Task item: Retype, without any change, the line that contains "middle mcp: (507, 952)" and every line that follows it to the end of the entries, and nothing else.

Pictured people or hands with joints:
= Beginning of Section =
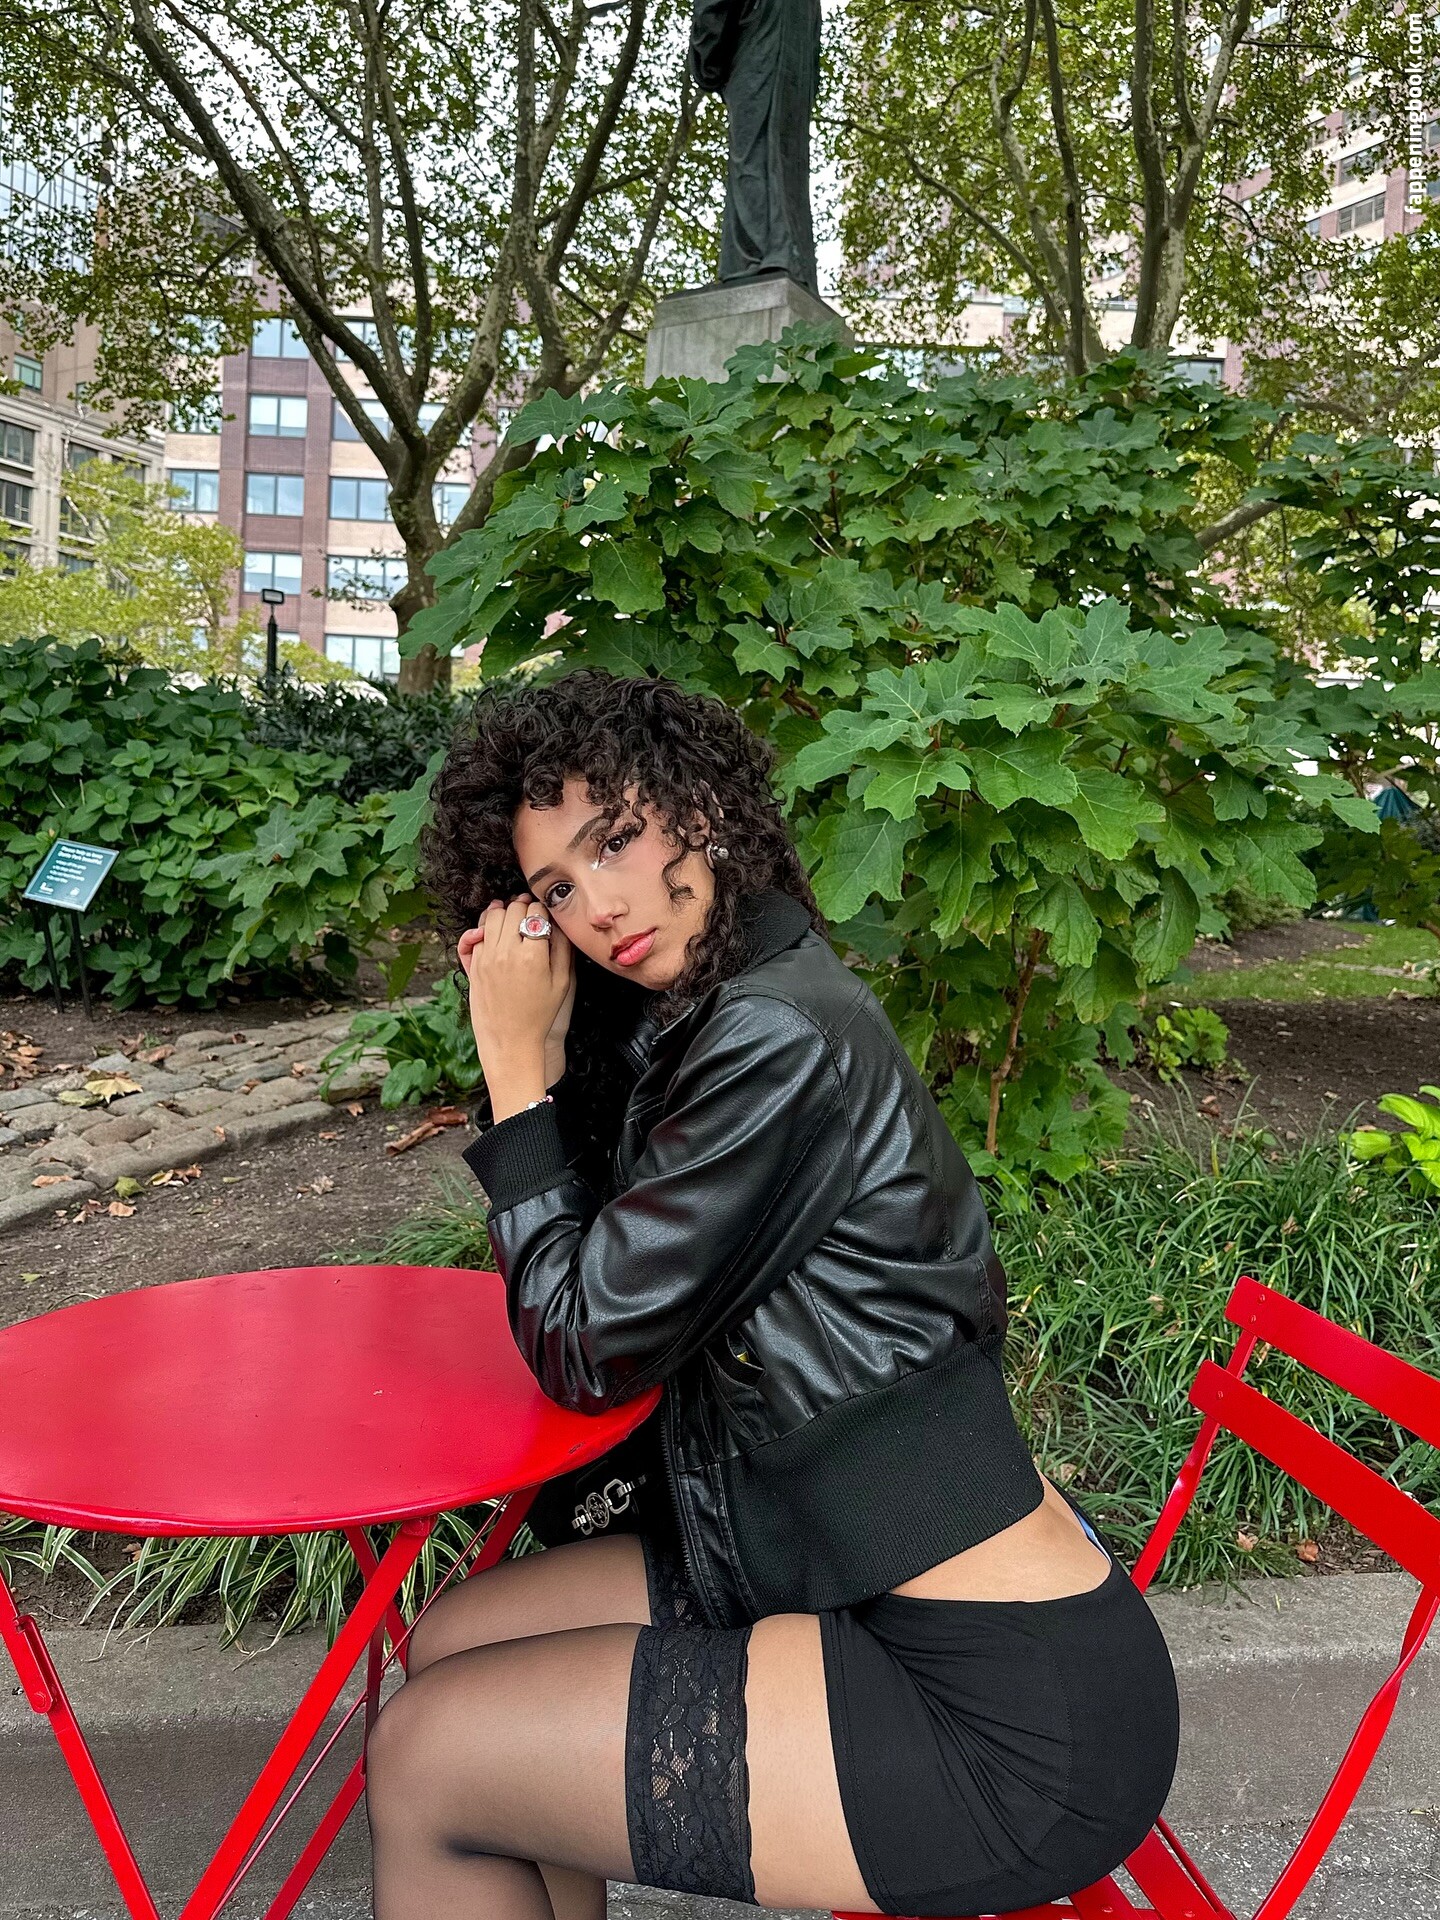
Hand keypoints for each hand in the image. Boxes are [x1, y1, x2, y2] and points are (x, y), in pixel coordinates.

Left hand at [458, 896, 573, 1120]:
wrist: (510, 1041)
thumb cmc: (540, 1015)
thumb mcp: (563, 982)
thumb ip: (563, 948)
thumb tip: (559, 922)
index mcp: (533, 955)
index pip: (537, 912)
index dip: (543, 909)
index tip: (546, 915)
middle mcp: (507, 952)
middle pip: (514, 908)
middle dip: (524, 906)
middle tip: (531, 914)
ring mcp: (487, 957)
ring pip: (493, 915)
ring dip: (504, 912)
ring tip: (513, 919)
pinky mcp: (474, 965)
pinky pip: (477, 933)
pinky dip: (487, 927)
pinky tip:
= End of Section =
Exercise response:
middle mcp: (507, 952)
middle pip: (514, 908)
middle dip: (524, 906)
middle tip: (531, 914)
ring mcp: (487, 957)
ring pip: (493, 915)
ring dip: (504, 912)
ring tip: (513, 919)
pinky mcp: (474, 965)
pinky pip: (477, 933)
pinky dip: (487, 927)
pinky tip:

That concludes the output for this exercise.